Task statement:
Copy out all of the following data word for word, and leave out the pictures.

[[ Input data, beginning ]]

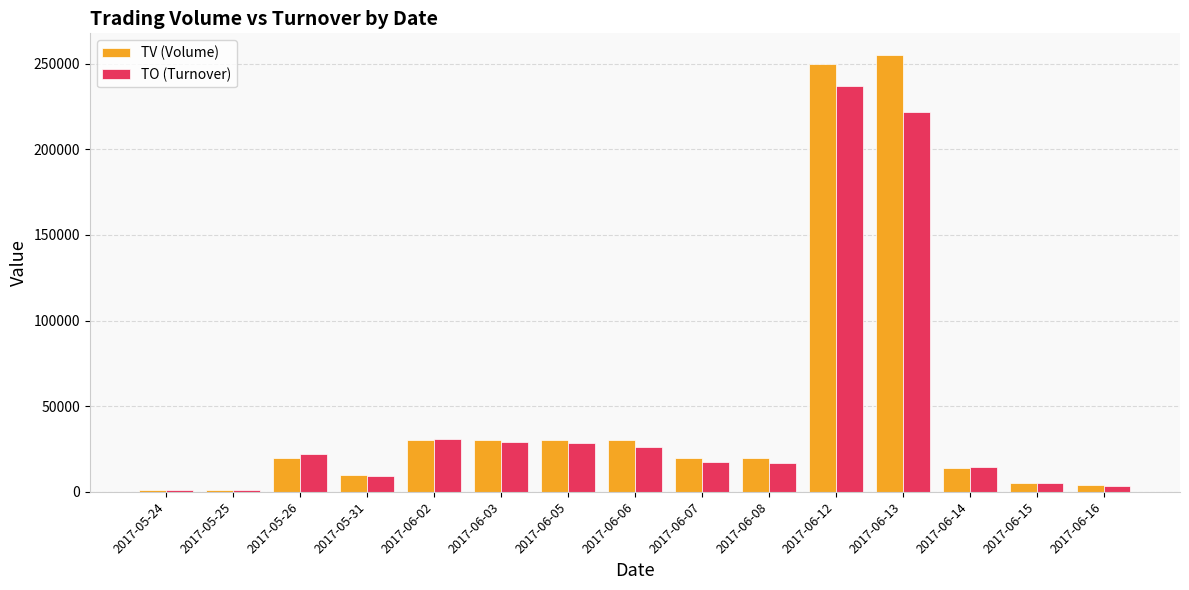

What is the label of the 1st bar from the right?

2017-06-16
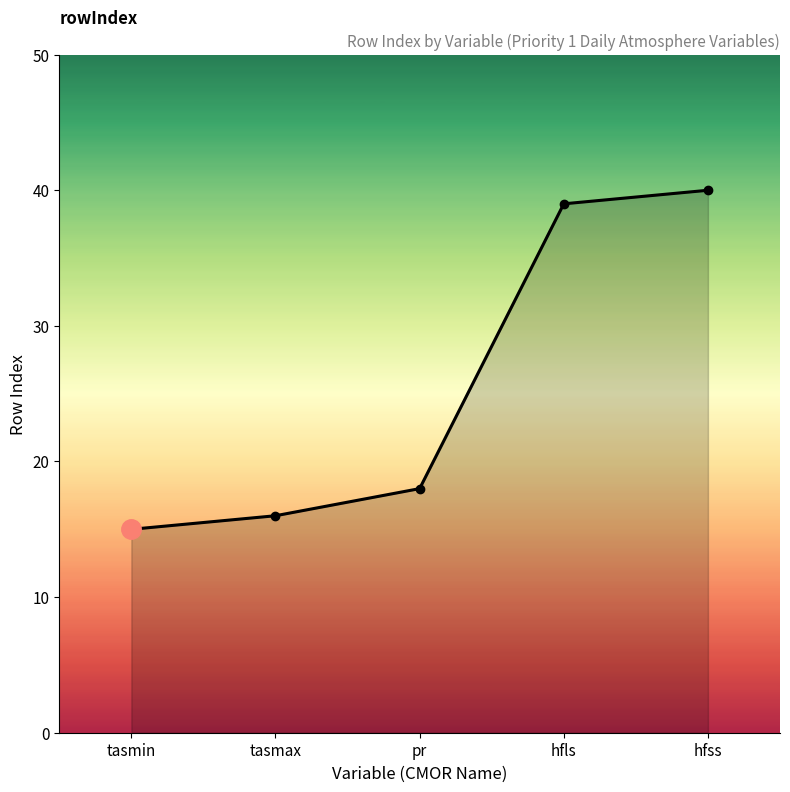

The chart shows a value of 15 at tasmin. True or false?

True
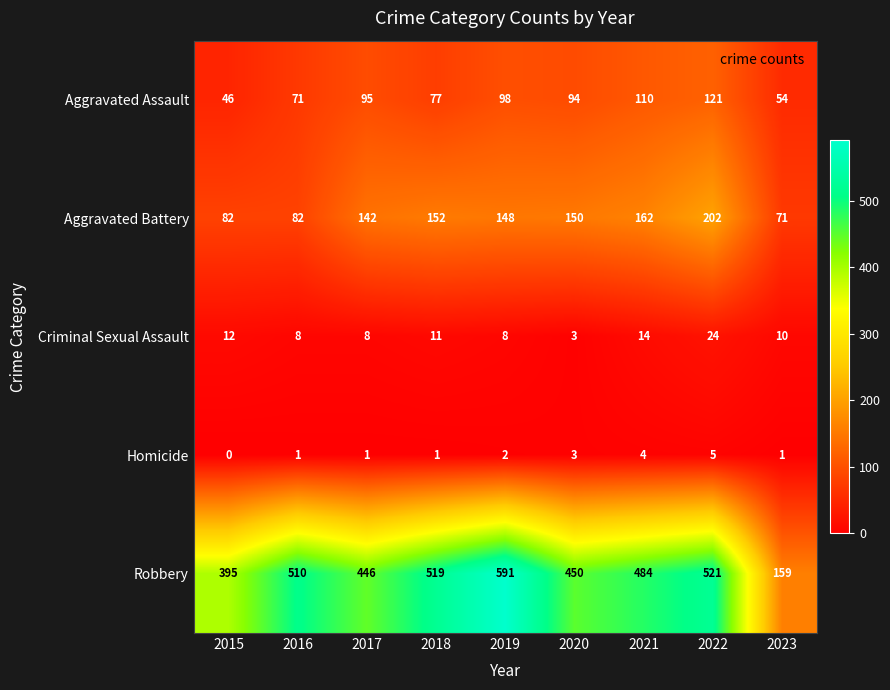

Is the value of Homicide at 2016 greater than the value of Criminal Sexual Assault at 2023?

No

[[ Input data, end ]]

Your solution:
What is the label of the 1st bar from the right?

2017-06-16

The chart shows a value of 15 at tasmin. True or false?

True

Is the value of Homicide at 2016 greater than the value of Criminal Sexual Assault at 2023?

No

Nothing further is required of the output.